▸ **TASK GOAL**
Retype all of the lines below character for character, keeping them in the same order.

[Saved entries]
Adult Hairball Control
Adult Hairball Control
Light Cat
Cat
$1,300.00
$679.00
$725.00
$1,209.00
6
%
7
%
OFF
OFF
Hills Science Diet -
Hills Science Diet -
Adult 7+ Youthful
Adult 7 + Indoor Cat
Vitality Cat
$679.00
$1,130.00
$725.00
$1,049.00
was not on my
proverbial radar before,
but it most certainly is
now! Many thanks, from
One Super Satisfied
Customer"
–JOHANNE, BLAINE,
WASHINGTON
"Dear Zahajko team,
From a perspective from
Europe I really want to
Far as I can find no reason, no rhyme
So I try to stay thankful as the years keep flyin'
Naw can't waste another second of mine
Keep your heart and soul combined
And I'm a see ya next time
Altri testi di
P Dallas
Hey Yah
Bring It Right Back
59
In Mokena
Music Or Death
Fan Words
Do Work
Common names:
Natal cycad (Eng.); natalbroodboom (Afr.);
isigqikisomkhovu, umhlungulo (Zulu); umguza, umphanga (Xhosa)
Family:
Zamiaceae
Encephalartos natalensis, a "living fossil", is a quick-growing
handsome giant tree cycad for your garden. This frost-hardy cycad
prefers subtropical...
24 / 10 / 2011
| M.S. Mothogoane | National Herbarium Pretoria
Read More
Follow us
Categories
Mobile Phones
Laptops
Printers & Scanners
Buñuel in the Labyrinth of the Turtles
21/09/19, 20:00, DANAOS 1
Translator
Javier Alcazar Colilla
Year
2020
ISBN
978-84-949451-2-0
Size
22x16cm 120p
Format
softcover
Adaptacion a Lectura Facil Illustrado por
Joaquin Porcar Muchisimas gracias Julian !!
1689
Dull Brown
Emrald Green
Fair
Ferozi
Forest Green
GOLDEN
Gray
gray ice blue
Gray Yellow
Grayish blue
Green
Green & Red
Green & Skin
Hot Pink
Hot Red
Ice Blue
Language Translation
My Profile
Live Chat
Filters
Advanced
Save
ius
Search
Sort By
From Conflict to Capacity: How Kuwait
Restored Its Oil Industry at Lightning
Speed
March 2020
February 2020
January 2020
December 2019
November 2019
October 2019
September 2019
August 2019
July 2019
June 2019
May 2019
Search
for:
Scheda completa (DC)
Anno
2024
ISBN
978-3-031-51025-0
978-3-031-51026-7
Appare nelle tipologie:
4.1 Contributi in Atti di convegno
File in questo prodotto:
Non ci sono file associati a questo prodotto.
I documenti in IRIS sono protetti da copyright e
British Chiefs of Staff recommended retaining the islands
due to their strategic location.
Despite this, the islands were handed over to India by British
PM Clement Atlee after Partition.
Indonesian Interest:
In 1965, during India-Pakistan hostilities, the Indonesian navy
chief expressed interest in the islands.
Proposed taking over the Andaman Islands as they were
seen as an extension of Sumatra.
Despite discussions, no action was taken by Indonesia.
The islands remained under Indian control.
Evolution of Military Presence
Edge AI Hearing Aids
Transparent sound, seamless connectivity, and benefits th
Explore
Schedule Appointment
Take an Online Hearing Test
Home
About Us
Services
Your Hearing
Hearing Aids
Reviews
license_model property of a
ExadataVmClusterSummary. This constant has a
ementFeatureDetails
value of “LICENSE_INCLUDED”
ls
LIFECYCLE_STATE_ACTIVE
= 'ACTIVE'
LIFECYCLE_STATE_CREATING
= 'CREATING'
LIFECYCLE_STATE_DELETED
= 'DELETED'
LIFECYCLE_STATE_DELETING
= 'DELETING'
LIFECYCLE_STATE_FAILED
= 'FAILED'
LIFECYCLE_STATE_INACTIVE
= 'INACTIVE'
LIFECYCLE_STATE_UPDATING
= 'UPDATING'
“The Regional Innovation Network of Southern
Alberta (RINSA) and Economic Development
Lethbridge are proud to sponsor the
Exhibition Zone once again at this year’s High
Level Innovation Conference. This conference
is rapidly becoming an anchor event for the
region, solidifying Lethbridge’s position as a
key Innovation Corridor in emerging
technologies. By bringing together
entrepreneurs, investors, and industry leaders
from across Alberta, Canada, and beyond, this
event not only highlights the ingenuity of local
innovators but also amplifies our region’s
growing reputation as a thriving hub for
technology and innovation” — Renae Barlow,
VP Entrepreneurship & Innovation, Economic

▸ **OUTPUT OF THE TASK**
Adult Hairball Control
Adult Hairball Control
Light Cat
Cat
$1,300.00
$679.00
$725.00
$1,209.00
6
%
7
%
OFF
OFF
Hills Science Diet -
Hills Science Diet -
Adult 7+ Youthful
Adult 7 + Indoor Cat
Vitality Cat
$679.00
$1,130.00
$725.00
$1,049.00
was not on my
proverbial radar before,
but it most certainly is
now! Many thanks, from
One Super Satisfied
Customer"
–JOHANNE, BLAINE,
WASHINGTON
"Dear Zahajko team,
From a perspective from
Europe I really want to
Far as I can find no reason, no rhyme
So I try to stay thankful as the years keep flyin'
Naw can't waste another second of mine
Keep your heart and soul combined
And I'm a see ya next time
Altri testi di
P Dallas
Hey Yah
Bring It Right Back
59
In Mokena
Music Or Death
Fan Words
Do Work
Common names:
Natal cycad (Eng.); natalbroodboom (Afr.);
isigqikisomkhovu, umhlungulo (Zulu); umguza, umphanga (Xhosa)
Family:
Zamiaceae
Encephalartos natalensis, a "living fossil", is a quick-growing
handsome giant tree cycad for your garden. This frost-hardy cycad
prefers subtropical...
24 / 10 / 2011
| M.S. Mothogoane | National Herbarium Pretoria
Read More
Follow us
Categories
Mobile Phones
Laptops
Printers & Scanners
Buñuel in the Labyrinth of the Turtles
21/09/19, 20:00, DANAOS 1
Translator
Javier Alcazar Colilla
Year
2020
ISBN
978-84-949451-2-0
Size
22x16cm 120p
Format
softcover
Adaptacion a Lectura Facil Illustrado por
Joaquin Porcar Muchisimas gracias Julian !!
1689
Dull Brown
Emrald Green
Fair
Ferozi
Forest Green
GOLDEN
Gray
gray ice blue
Gray Yellow
Grayish blue
Green
Green & Red
Green & Skin
Hot Pink
Hot Red
Ice Blue
Language Translation
My Profile
Live Chat
Filters
Advanced
Save
ius
Search
Sort By
From Conflict to Capacity: How Kuwait
Restored Its Oil Industry at Lightning
Speed
March 2020
February 2020
January 2020
December 2019
November 2019
October 2019
September 2019
August 2019
July 2019
June 2019
May 2019
Search
for:
Scheda completa (DC)
Anno
2024
ISBN
978-3-031-51025-0
978-3-031-51026-7
Appare nelle tipologie:
4.1 Contributi in Atti di convegno
File in questo prodotto:
Non ci sono file associati a questo prodotto.
I documenti in IRIS sono protetti da copyright e
British Chiefs of Staff recommended retaining the islands
due to their strategic location.
Despite this, the islands were handed over to India by British
PM Clement Atlee after Partition.
Indonesian Interest:
In 1965, during India-Pakistan hostilities, the Indonesian navy
chief expressed interest in the islands.
Proposed taking over the Andaman Islands as they were
seen as an extension of Sumatra.
Despite discussions, no action was taken by Indonesia.
The islands remained under Indian control.
Evolution of Military Presence
Edge AI Hearing Aids
Transparent sound, seamless connectivity, and benefits th
Explore
Schedule Appointment
Take an Online Hearing Test
Home
About Us
Services
Your Hearing
Hearing Aids
Reviews
license_model property of a
ExadataVmClusterSummary. This constant has a
ementFeatureDetails
value of “LICENSE_INCLUDED”
ls
LIFECYCLE_STATE_ACTIVE
= 'ACTIVE'
LIFECYCLE_STATE_CREATING
= 'CREATING'
LIFECYCLE_STATE_DELETED
= 'DELETED'
LIFECYCLE_STATE_DELETING
= 'DELETING'
LIFECYCLE_STATE_FAILED
= 'FAILED'
LIFECYCLE_STATE_INACTIVE
= 'INACTIVE'
LIFECYCLE_STATE_UPDATING
= 'UPDATING'
“The Regional Innovation Network of Southern
Alberta (RINSA) and Economic Development
Lethbridge are proud to sponsor the
Exhibition Zone once again at this year’s High
Level Innovation Conference. This conference
is rapidly becoming an anchor event for the
region, solidifying Lethbridge’s position as a
key Innovation Corridor in emerging
technologies. By bringing together
entrepreneurs, investors, and industry leaders
from across Alberta, Canada, and beyond, this
event not only highlights the ingenuity of local
innovators but also amplifies our region’s
growing reputation as a thriving hub for
technology and innovation” — Renae Barlow,
VP Entrepreneurship & Innovation, Economic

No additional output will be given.